The following excerpt from the journal of Augusta Breese (nee Wyatt) recalls experiences common to a number of families who settled in the Kaipara Flats area in the 1860s. They came to virgin land without roads or bridges.
“We came to Mahurangi from Auckland on the cutter Pegasus, a journey taking two days. Landing at Southgate’s hotel we found a long wharf supported by sticks over the mud to deep water. The hotel was a row of huts standing where Wilson’s lime works were later.
“Previously my father had travelled to our land at Kaipara Flats, and, with the help of a bushman, built a large whare 9.1 by 4.3 metres.
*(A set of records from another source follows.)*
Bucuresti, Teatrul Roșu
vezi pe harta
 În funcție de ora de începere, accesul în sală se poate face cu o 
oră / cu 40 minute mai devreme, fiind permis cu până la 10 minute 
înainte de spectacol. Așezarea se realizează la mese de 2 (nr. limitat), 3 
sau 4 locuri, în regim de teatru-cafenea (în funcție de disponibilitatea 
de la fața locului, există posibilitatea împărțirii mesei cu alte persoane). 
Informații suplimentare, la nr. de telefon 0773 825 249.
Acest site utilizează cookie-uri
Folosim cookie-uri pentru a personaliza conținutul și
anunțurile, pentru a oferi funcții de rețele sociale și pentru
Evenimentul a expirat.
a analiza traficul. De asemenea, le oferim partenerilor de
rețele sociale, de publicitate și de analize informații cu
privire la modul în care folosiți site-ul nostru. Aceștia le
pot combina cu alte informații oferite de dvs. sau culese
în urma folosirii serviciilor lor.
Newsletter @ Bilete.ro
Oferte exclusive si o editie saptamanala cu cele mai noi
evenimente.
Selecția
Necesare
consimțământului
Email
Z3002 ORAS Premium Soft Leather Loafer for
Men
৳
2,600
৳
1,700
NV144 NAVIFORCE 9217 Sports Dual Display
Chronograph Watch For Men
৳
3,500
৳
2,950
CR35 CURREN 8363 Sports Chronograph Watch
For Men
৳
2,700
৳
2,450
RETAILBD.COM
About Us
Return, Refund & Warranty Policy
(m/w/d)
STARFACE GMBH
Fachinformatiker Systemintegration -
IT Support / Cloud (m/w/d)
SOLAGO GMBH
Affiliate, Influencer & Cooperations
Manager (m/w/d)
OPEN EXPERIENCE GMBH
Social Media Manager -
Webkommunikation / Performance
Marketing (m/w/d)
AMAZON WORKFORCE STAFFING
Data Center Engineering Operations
They had cleared the heavy timber of a space just big enough for the whare.
In the morning we set off from Warkworth, Mr Pulham and his man leading the way with eight working bullocks pulling a two-wheeled dray loaded with provisions, bedding and pots and pans. The family followed walking, carrying the two youngest sisters.
“Mabel, aged sixteen, carried a box with a pigeon, Laura,11, a basket holding a kitten, Ernest,14, had a puppy named Carlo (afterwards the best pig dog around). I was eight years old and led a red dog on a rope. “The ten mile walk was taken over high ground avoiding swamps and streams. It was late afternoon when we arrived at the hut. The mattresses were placed on the bare earth. I shall never forget the first night on the hard clods.